Hermione looks at him suspiciously.

"But you did something to it. I just saw you."

He smirks.

"Angry, are you? Discovered an injustice, Granger?"

It's true that there'd been a rule about not leaving, one she had obeyed these last four months, understanding it was for their shared safety. But there was something to the fact that the door had been unlocked. That even if she'd never taken it, she had the option of leaving.

And now it's locked, unilaterally, by one of the two of them.

He's up to something, egging her on. She's too tired to deal with this, deal with him. Too tired and too damn cold.

"Deserve the right to sleepwalk, is that it? Deserve the right to leave whenever you want, lead the Death Eaters right to us in your sleep, is that it? Want me dead, Granger? Is that what's finally coming out in your sleep? Dreaming of killing me? Dreaming of watching me die?"

"Sometimes," she spits. And she realizes it's true even as she says it. That she wishes ill on him in one moment and misses his presence the next.

"Go ahead, then, Granger. If you deserve your freedom, open the damn door. I've been doing everything for you these last few weeks, but I won't do this. Laughable, isn't it? They told me I needed you. Said you would help me. Now you've gone and injured yourself and then, when I'm merely trying to prevent you from wounding yourself further, you choose to rebel for the pure sake of it—"

Her temper flares. Whatever he's doing, it's working.

"I never asked you—"

He's smiling, actually smiling—

"I've done quite a lot for you already, Granger; I think an ordinary door is nothing by comparison. Though perhaps you find it too difficult, too challenging, to open—"

"Why are you doing this—stop it, stop it, Snape—"

He's walking away from her now, toward the basement steps, a full grin on his face, which she would love nothing more than to ruin, to extinguish—

"Another day, perhaps, once you've had some more training… a few more weeks with the Grade 1 textbook… perhaps then we shall see—"

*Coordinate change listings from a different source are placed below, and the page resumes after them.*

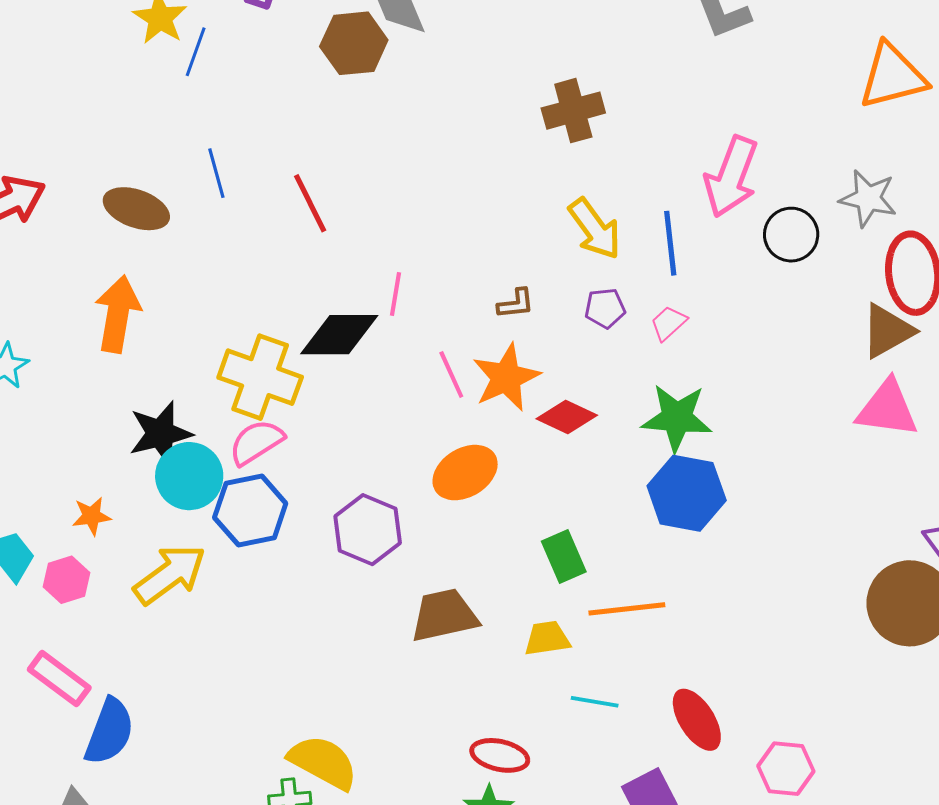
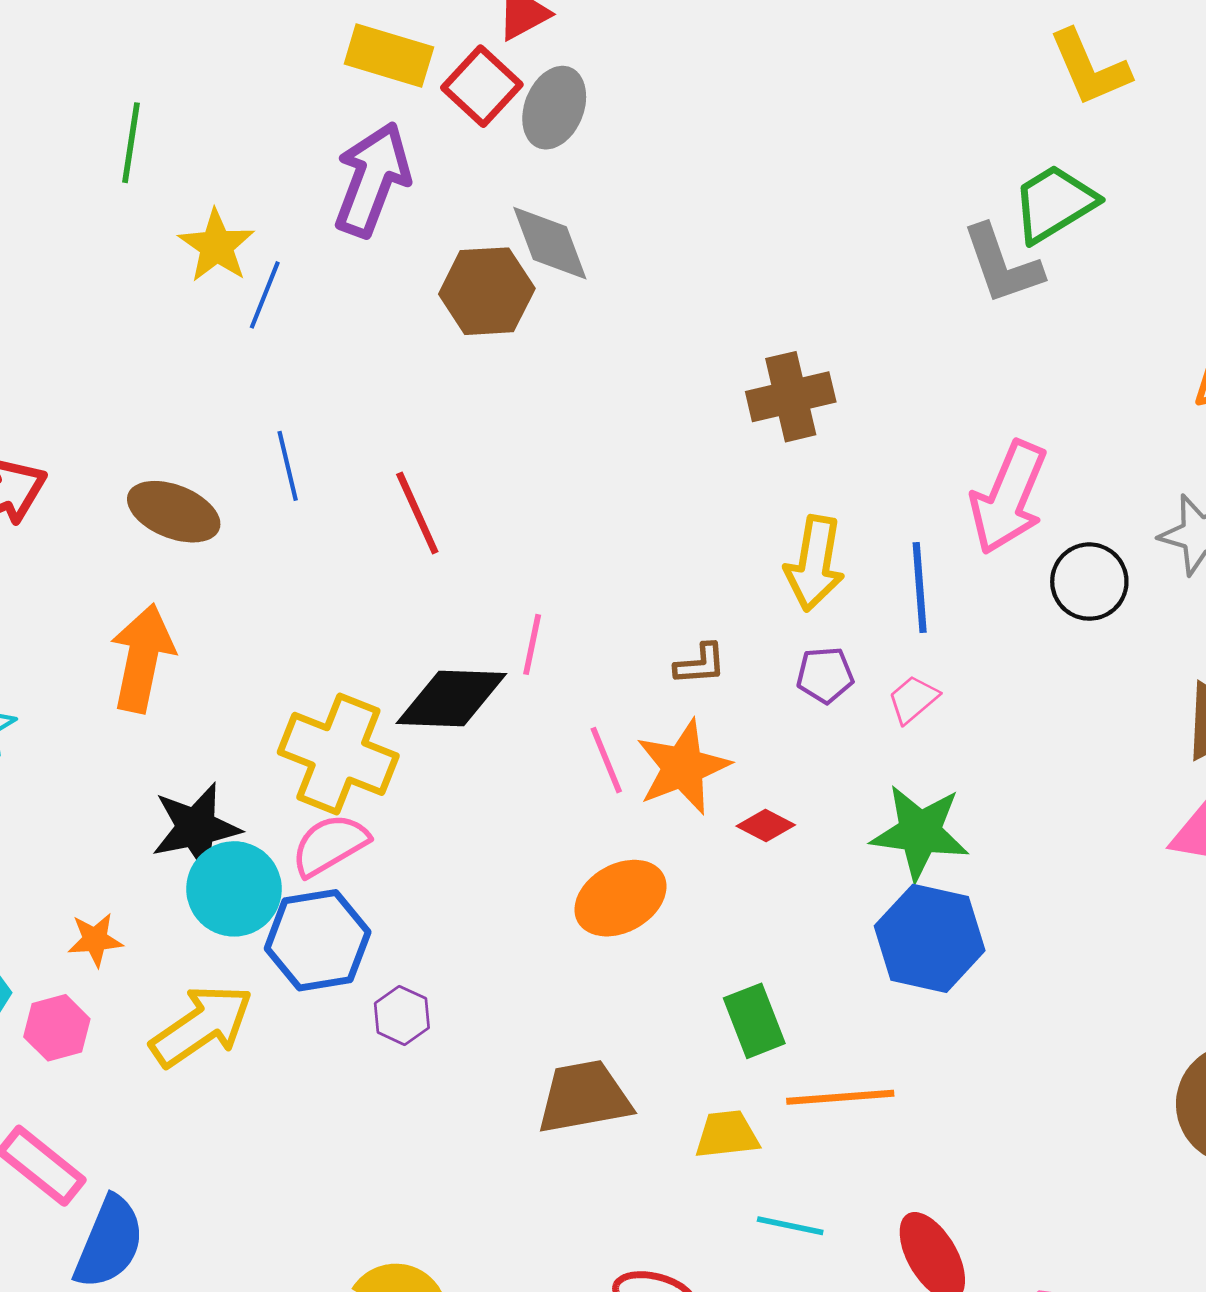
yellow arrow: (595, 229) -> (815, 563), turned 44
red diamond: (567, 417) -> (766, 825), size x0.7
purple hexagon: (368, 530) -> (402, 1015), moved, size x0.6

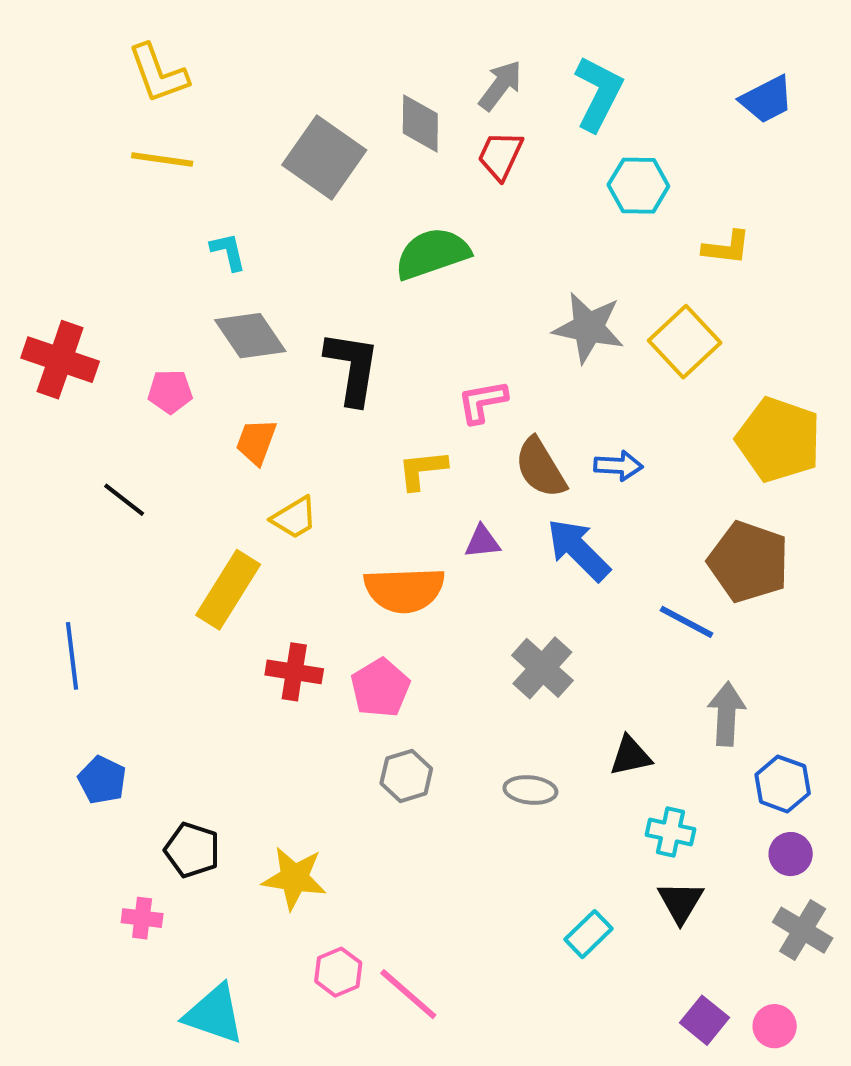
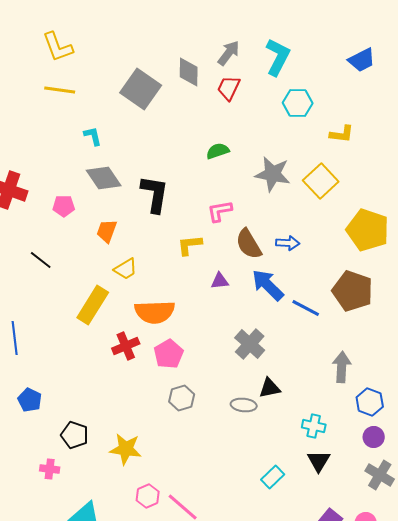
green semicircle: (432, 254) -> (218, 151), moved, size x0.6
orange semicircle: (404, 590) -> (155, 312), moved
blue line: (687, 622) -> (306, 308), moved
red cross: (294, 672) -> (126, 346), turned -32
black triangle: (630, 756) -> (270, 388), moved

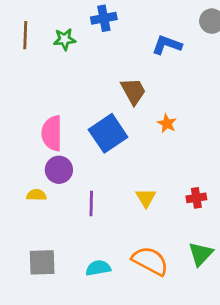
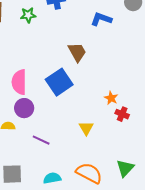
orange star: (167, 123) -> (111, 98), moved
red cross: (196, 198) -> (122, 114), moved, turned 32
purple line: (91, 203) -> (41, 140), moved, turned -66

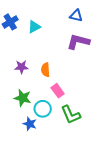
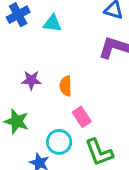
cyan triangle: (34, 27) -> (52, 23), turned 32
green star: (23, 98) -> (17, 121), moved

Pure anger and frustration and rebellion against the idea of being trapped plume within Hermione and—finally—explode.

The door bangs open as she screams in frustration, flying back on its hinges and bouncing off the wall with a bang.

And again, a flash of something in Severus Snape's eyes that looks oddly close to pride.

"Wandless magic, Granger? Not bad at all." He glances at the quivering door, clicking his tongue softly.

"Alohomora. Look at that."

And just like that he turns abruptly and begins to descend the stairs, calling back to her over his shoulder—

"Let's get you back to work. I need your help downstairs."